New kitchen door in glass to open up the kitchen and show off the 3 season room and the beautiful back yard beyond: $200, 4 hours.
Re-set the present kitchen faucet: 1 hour.
Replace the damaged wood and shelf under the kitchen sink: $10, 2 hours.
Clean the fridge and replace the refrigerator handle (that you already bought): 1 hour.
Clean Stove: 1 hour.
Fix the threshold in the dining room. Fill with wood putty and stain: $10, 1 hour.
1st FLOOR BATH:
Caulk bathtub: $5, 1 hour.
Repair the tile above the bathtub faucet. Hard to say: 2-4 hours, $20-40. (Make sure the cause is addressed 1st.)
1st FLOOR HALLWAY:
Replace doorknob: $10, 1/2 hour.
After painting, slap down some 12×12 peel & stick tiles on top of the damaged Pergo basement floor.
Use the cheap $.38 oak wood-look tiles. They will look just as nice as the $2 tiles. Materials about $150. Time 2 people: about 6 hours $120.
The new paint will hide any watermarks from the previously repaired flooding. Check to make sure there is no other old evidence of this repaired problem too.
Repair ceiling. This room should be painted as well. Everything should be painted here. Freshness everywhere is what will bring the most money and a faster sale.
$10 for repair netting. (Make sure the cause is addressed 1st.) 1 hour.
MISCELLANEOUS: $200-$500 (There is always something that will be unexpected.)
After the work is ALL done throughout the house, then and only then, the wood floors and the carpet should be cleaned. $100? to rent a carpet cleaning machine and any materials.
XXXX, I am concerned for you as you are now living out of state.
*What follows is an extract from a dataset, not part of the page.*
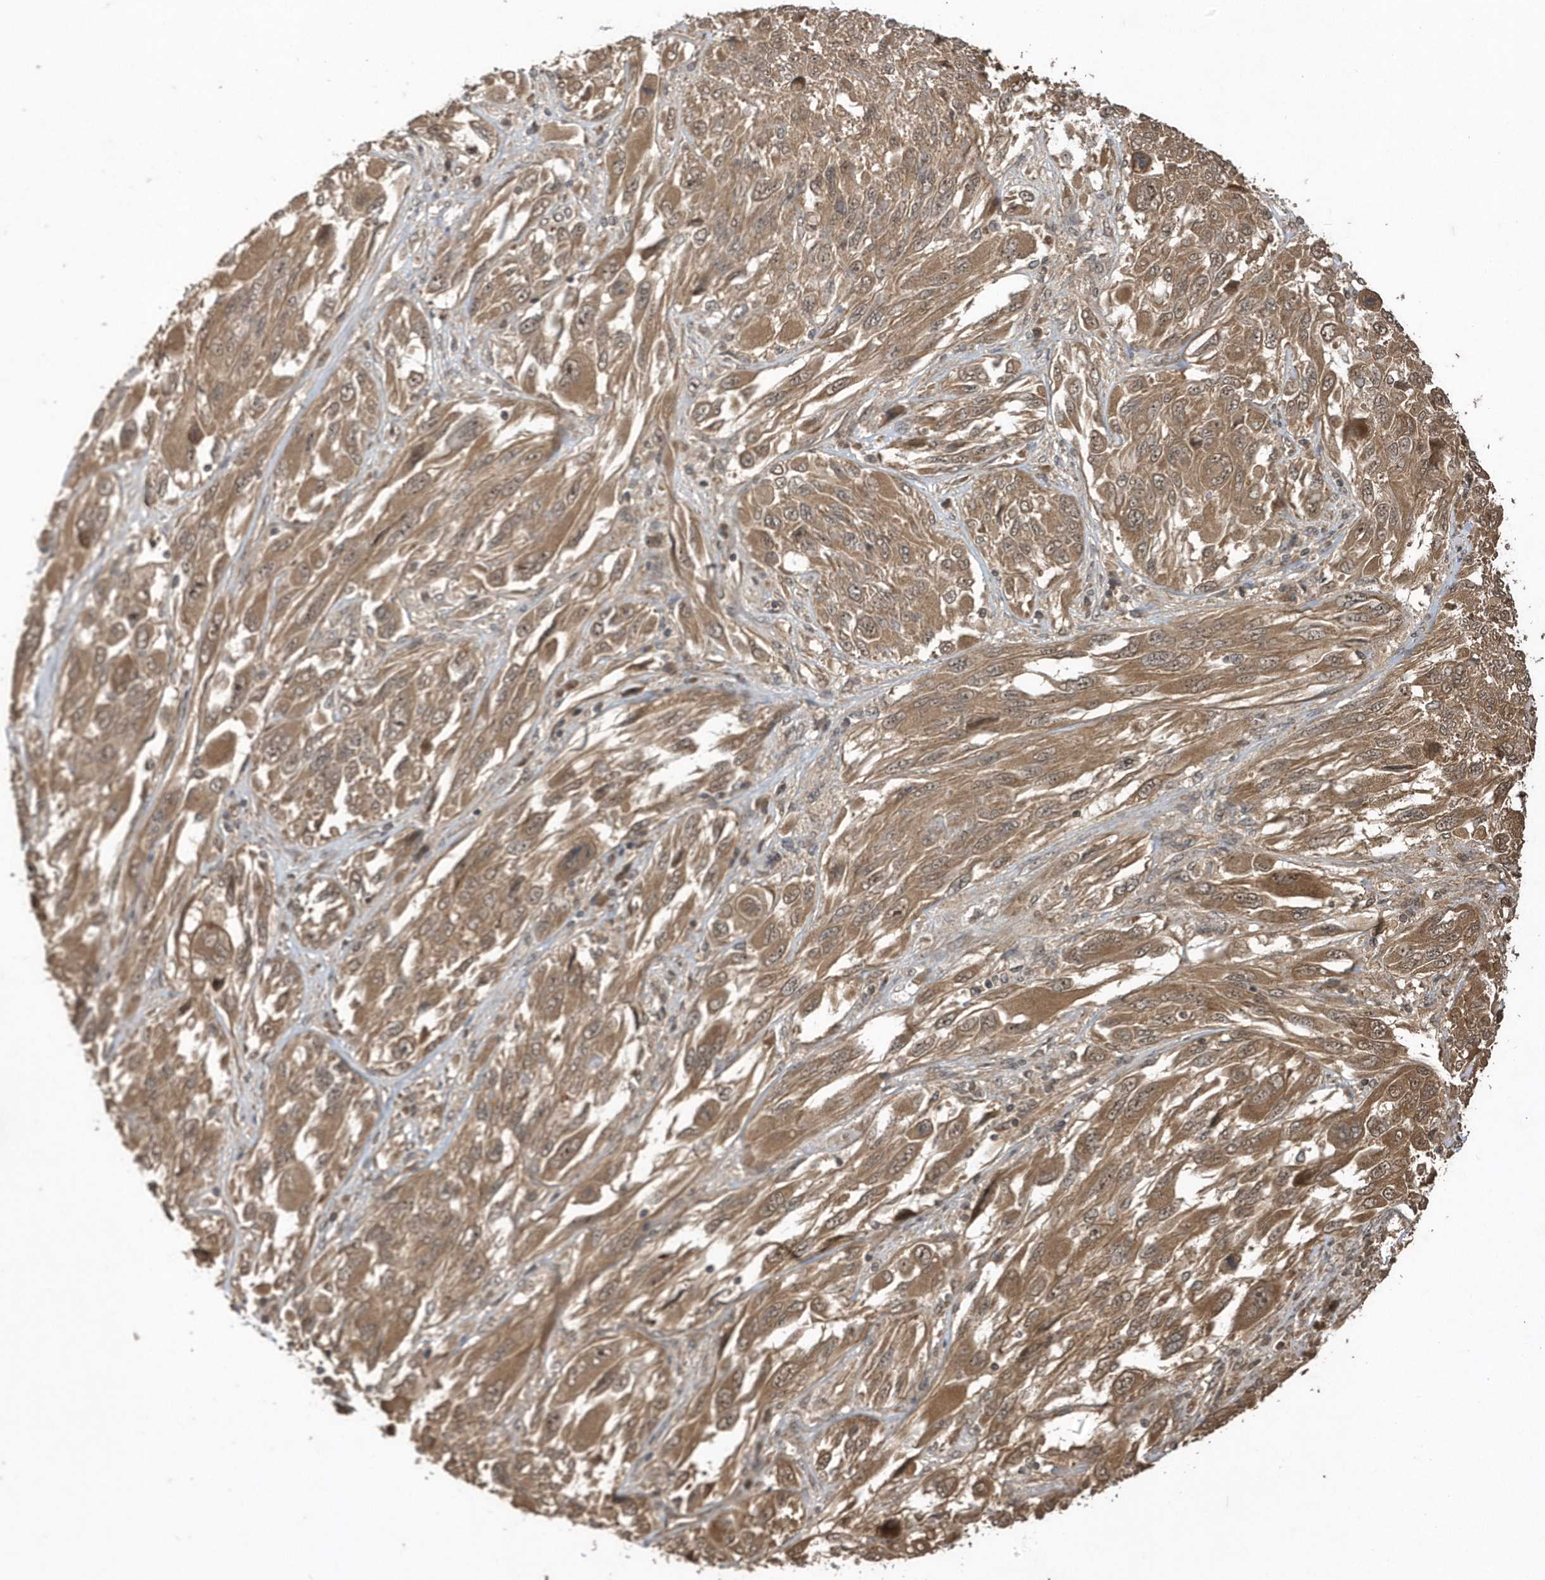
{"staining": {"intensity": "moderate", "quantity": ">75%", "location": "cytoplasmic/membranous"}, "tissue": "melanoma", "cell_type": "Tumor cells", "image_type": "cancer", "snomed": [{"axis": "morphology", "description": "Malignant melanoma, NOS"}, {"axis": "topography", "description": "Skin"}], "caption": "Immunohistochemical staining of human melanoma displays moderate cytoplasmic/membranous protein staining in about >75% of tumor cells.", "gene": "WASHC5", "patient": {"sex": "female", "age": 91}}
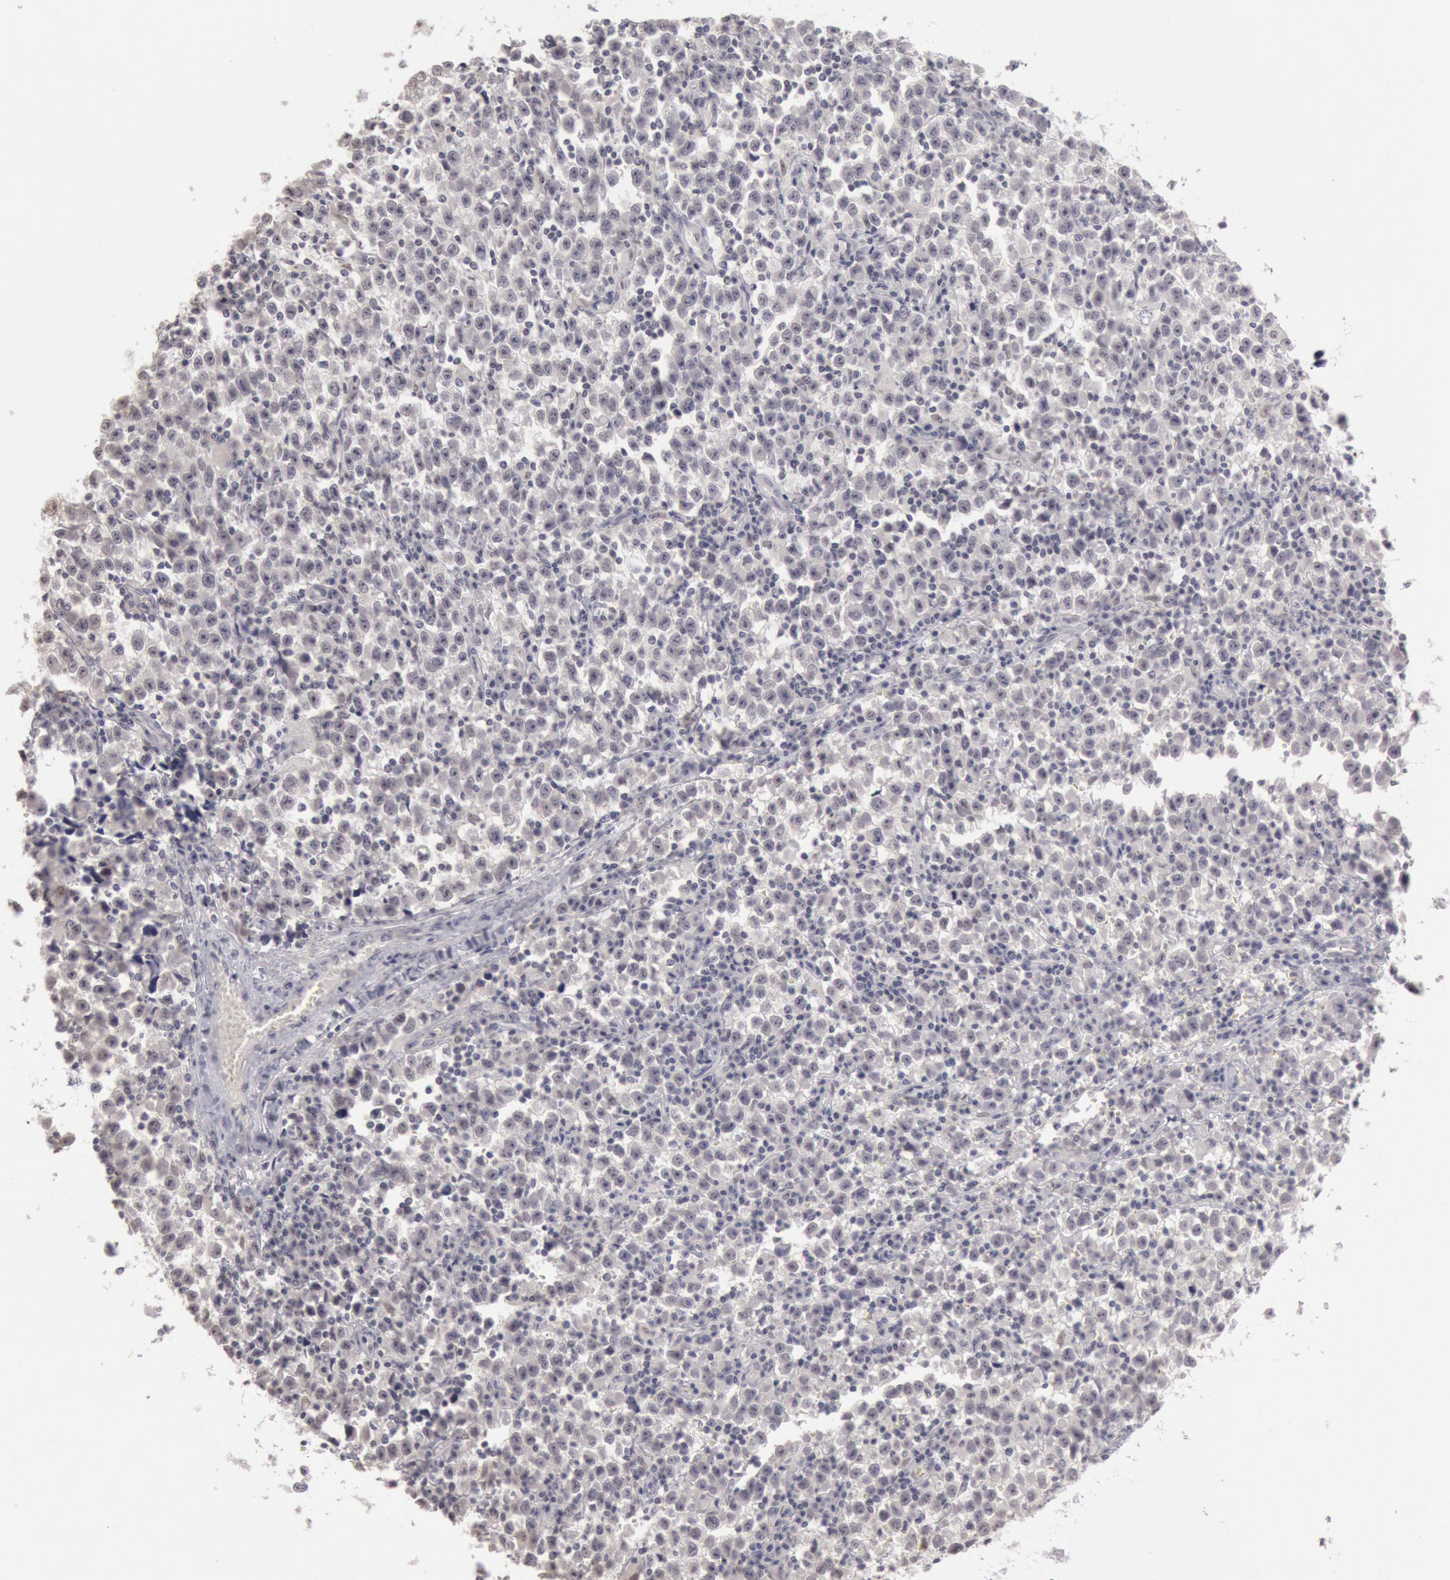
{"staining": {"intensity": "negative", "quantity": "none", "location": "none"}, "tissue": "testis cancer", "cell_type": "Tumor cells", "image_type": "cancer", "snomed": [{"axis": "morphology", "description": "Seminoma, NOS"}, {"axis": "topography", "description": "Testis"}], "caption": "An IHC histopathology image of testis seminoma is shown. There is no staining in tumor cells of testis seminoma. (DAB IHC, high magnification).", "gene": "RIMBP3C", "patient": {"sex": "male", "age": 35}}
I suggest that you pay the head worker no more than 20% of the labor or $300, whichever is less, to begin. Then have the head worker pick out the materials at Home Depot, and you make a plan with this worker for you to be available by phone to pay for the materials at the contractor’s desk of Home Depot.
This is very important. Keep in mind that paying as much of the balance as you can at the completion (and absolutely not “near” the completion) will help you to avoid potential headaches and major disappointments with (even well-intentioned) workers dragging their feet or even not finishing. This is true even if you know someone well. The better you know them, the more secure THEY should feel that you will pay them.
You can make me the “bad guy” here; let them know that this is what your Realtor INSISTS on even if you know them well.
I do not mind going by and giving a final “punch list” when your head worker feels near completion. This is important too as jobs can often be “half-done,” even when they feel everything is fine. Details in construction are important, and final payment should be held until the punch list is totally complete.